FIG. 12 is a block diagram illustrating a memory card, according to an exemplary embodiment of the present invention.

DETAILED DESCRIPTION OF THE EXEMPLARY EMBODIMENTS

Exemplary embodiments of the present invention will be described more fully hereinafter with reference to the accompanying drawings. Like reference numerals may refer to like elements throughout the accompanying drawings.

FIG. 1 is a block diagram illustrating a configuration of a storage device, according to an exemplary embodiment of the present invention. The storage device 1000 may include, for example, a controller 1100 and a data storage unit 1200. The controller 1100 may communicate with an external host of the storage device 1000, and may receive a request from a host for writing/reading data. The controller 1100 controls the data storage unit 1200 to perform an operation corresponding to a request REQ of a host. The controller 110 may control the data storage unit 1200 via a command signal CMD. The data storage unit 1200 may store data that a host stores, and data for managing the data that the host stores. Herein, the data that a host stores may be referred to as user data USER_D and the data for managing the data that the host stores may be referred to as metadata META_D. Additionally, the controller 1100 may transmit a response RES to a host that includes a message notifying the host of the completion of an operation corresponding to the request REQ of a host, a state of a storage device, and data that a host requests to read.

As shown in FIG. 1, the controller 1100 may include, for example, a hashing unit 1110, a hash information storage unit 1120, a control unit 1130, a redundancy information storage unit 1140, and a buffer 1150. The buffer 1150 may temporarily store first data included in a request that a host transmits for writing data to the storage device 1000. For example, when the storage device 1000 is a nonvolatile storage device that retains data even when no power is supplied, writing data may take a relatively long time due to the nonvolatile characteristic of the data storage unit 1200. Additionally, as the storage capacity of the data storage unit 1200 becomes larger, writing data may take longer due to the amount of time required for accessing the space in the storage unit 1200 where the data is to be written. Accordingly, as shown in FIG. 1, the storage device 1000 may include a buffer 1150 having a faster data writing and reading speed relative to the data storage unit 1200. For example, the buffer 1150 may be a volatile memory device including a DRAM or SRAM. The first data may be temporarily stored in the buffer 1150, and then may be copied to the data storage unit 1200.

According to an exemplary embodiment of the present invention, the storage device 1000 may receive first data from a host, and the first data may be divided by at least one data unit. For example, the data unit may include a block, a sector, and a page of flash memory. The hashing unit 1110 may generate a hash value of a first data unit as an arbitrary data unit of the first data. The size of the data unit corresponding to each hash value that the hashing unit 1110 generates may be the same or different. The hash value may be the result value of a hash-function into which a data unit has been input. For example, the hashing unit 1110 may generate a hash value of a first data unit by using the first data unit as an input of a hash-function. The hash-function is a function that matches different input data to different hash values. If two compared hash values are different, it is determined that two pieces of input data corresponding to those two compared hash values are also different. An arbitrary hash-function may be used to generate a hash value of the first data unit. For example, the hash-function may include a Message-Digest algorithm 5 (MD5), a Secure Hash Algorithm such as SHA-1, SHA-2 (e.g., SHA-224, SHA-256, SHA-384, and SHA-512), and SHA-3.

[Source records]
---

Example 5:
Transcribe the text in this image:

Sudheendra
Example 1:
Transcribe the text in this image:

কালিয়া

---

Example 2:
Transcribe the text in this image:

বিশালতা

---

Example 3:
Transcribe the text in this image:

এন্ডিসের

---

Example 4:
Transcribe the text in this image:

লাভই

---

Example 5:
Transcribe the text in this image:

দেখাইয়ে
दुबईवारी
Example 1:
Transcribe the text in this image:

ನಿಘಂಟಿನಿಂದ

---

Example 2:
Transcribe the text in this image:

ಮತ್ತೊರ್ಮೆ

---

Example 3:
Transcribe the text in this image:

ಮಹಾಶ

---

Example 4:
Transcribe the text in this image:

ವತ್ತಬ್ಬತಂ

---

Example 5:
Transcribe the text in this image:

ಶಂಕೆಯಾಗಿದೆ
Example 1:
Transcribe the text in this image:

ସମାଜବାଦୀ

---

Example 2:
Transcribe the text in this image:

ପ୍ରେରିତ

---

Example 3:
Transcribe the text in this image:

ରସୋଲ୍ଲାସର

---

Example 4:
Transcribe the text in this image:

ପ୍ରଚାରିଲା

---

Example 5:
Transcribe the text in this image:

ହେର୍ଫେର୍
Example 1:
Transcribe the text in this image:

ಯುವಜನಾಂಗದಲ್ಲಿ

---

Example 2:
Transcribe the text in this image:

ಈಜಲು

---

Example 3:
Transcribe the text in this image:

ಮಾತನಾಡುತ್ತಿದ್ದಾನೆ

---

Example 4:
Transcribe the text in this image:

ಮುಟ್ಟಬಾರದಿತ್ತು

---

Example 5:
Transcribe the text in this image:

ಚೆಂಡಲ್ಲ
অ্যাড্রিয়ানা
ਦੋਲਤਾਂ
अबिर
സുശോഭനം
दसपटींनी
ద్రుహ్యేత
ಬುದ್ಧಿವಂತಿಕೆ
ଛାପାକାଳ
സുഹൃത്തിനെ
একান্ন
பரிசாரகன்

...

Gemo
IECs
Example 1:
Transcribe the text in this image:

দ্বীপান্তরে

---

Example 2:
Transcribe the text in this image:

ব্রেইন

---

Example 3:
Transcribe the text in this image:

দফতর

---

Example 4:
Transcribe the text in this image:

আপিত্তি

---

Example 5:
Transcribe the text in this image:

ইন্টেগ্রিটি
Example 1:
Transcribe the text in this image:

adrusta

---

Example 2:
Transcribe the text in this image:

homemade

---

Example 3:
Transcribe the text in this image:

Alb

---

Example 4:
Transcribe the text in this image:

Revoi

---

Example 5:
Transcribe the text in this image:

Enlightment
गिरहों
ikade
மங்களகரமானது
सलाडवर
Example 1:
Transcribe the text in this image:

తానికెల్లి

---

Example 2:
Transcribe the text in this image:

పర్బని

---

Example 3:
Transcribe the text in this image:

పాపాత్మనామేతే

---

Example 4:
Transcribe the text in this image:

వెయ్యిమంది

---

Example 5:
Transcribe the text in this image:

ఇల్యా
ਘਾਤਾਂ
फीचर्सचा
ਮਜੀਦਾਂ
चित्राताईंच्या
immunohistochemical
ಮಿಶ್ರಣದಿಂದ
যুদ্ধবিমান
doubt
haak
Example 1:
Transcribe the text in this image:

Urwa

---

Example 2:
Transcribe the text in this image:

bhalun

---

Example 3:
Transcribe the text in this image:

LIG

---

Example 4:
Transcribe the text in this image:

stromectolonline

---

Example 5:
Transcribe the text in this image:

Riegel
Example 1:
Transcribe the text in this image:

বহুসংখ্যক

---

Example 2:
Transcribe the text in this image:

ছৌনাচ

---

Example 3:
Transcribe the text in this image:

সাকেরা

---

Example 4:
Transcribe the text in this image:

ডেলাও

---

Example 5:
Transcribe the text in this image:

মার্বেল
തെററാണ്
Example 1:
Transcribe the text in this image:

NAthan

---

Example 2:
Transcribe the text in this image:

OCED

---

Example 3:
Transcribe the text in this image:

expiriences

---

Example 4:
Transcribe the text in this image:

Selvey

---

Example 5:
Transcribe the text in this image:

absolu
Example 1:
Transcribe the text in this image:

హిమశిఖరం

==

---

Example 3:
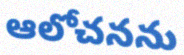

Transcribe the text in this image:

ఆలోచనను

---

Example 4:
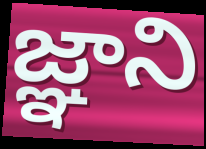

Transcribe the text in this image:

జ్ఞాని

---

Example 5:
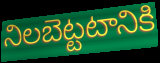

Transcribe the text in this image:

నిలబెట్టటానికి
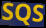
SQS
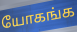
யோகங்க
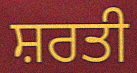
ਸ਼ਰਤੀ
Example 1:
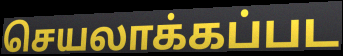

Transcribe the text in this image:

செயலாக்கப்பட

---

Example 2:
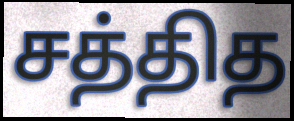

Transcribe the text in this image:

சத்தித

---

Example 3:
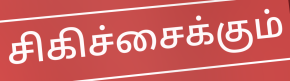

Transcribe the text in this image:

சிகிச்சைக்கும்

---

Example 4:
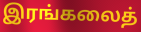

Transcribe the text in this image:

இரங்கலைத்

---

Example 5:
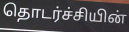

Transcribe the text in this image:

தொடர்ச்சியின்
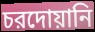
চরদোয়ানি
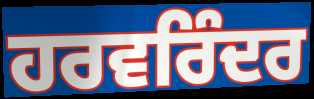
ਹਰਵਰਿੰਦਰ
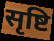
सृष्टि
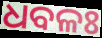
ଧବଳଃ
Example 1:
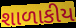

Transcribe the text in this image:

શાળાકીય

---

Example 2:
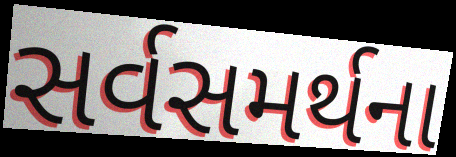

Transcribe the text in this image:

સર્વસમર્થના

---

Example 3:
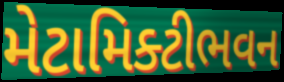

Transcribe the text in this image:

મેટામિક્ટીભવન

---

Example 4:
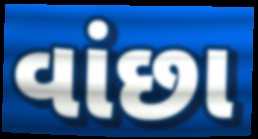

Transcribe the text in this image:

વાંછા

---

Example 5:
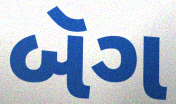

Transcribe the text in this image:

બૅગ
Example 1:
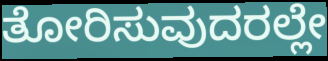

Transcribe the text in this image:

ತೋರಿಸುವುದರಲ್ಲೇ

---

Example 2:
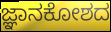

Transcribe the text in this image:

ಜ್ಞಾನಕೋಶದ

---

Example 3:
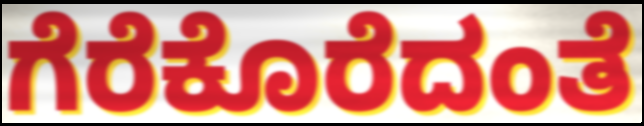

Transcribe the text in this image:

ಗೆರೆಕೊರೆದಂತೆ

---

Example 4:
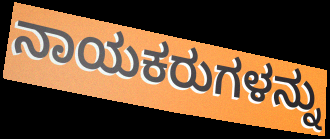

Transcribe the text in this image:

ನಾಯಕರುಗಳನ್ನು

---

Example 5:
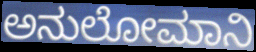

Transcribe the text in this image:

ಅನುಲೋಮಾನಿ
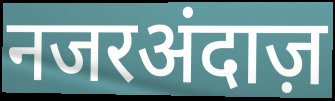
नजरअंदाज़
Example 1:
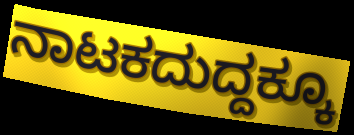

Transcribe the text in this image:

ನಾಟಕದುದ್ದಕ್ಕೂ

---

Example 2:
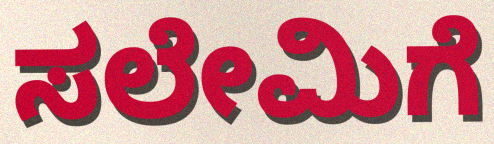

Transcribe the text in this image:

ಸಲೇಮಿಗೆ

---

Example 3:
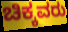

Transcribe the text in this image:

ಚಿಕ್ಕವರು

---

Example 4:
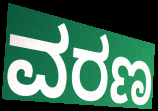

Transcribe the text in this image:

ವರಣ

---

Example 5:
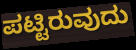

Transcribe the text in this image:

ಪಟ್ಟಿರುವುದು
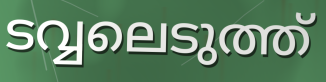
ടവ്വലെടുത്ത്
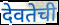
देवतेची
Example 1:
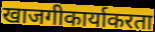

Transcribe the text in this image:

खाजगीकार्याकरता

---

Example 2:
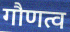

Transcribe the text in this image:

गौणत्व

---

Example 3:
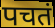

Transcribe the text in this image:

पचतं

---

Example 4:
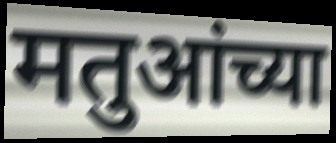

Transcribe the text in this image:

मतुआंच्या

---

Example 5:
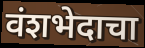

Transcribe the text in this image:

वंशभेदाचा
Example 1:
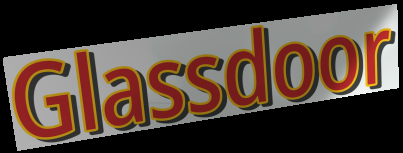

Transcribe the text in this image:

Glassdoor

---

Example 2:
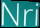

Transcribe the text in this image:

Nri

__GIVEN EXERCISE A__: List the components that the storage device description says the controller 1100 may include.
__GIVEN EXERCISE B__: According to the storage device description, what kind of memory device may the buffer 1150 be?
__GIVEN EXERCISE C__: Resume the storage device description from the point where it ends.

__WRITTEN REPLY A__:
hashing unit 1110
hash information storage unit 1120
control unit 1130
redundancy information storage unit 1140
buffer 1150

__WRITTEN REPLY B__: It may be a volatile memory device including a DRAM or SRAM.

__WRITTEN REPLY C__:
According to an exemplary embodiment of the present invention, the hash information storage unit 1120 may store information relating to a hash value of data stored in the data storage unit 1200. For example, the hash information storage unit 1120 may store information relating to a hash value of a second data unit included in second data stored in the data storage unit 1200. The hash information storage unit 1120 may store a hash value of the second data unit or, functioning as a look-up table, may store a predetermined value at a location defined by an address corresponding to a hash value of the second data unit. An exemplary embodiment of the hash information storage unit 1120 will be described in further detail below.

According to an exemplary embodiment of the present invention, the control unit 1130 may control other components in the controller 1100. For example, the control unit 1130 may control reading of the first data stored in the buffer 1150 and writing of the read first data to the data storage unit 1200. Additionally, by comparing a hash value of the first data unit with a hash value of the second data unit (or information relating to a hash value of the second data unit), the redundancy of the first and second data units may be determined based on whether hash values are identical to each other. According to a determination result, redundancy information of the first data unit may be stored in the redundancy information storage unit 1140. Furthermore, if the first data unit is not redundant with respect to data units that are included in the data stored in the data storage unit 1200, the control unit 1130 may write a hash value of the first data unit or information relating to a hash value of the first data unit to the hash information storage unit 1120.

Furthermore, the control unit 1130 may perform a redundancy removal operation, which may also be referred to as a deduplication operation, on the redundant data stored in the data storage unit 1200, on the basis of the redundancy information stored in the redundancy information storage unit 1140. For example, the control unit 1130 may obtain redundancy information of the data unit that is included in the data stored in the data storage unit 1200 from the redundancy information storage unit 1140, and if the data unit is redundant in the data storage unit 1200, an area in which the redundant data unit is stored may be erased.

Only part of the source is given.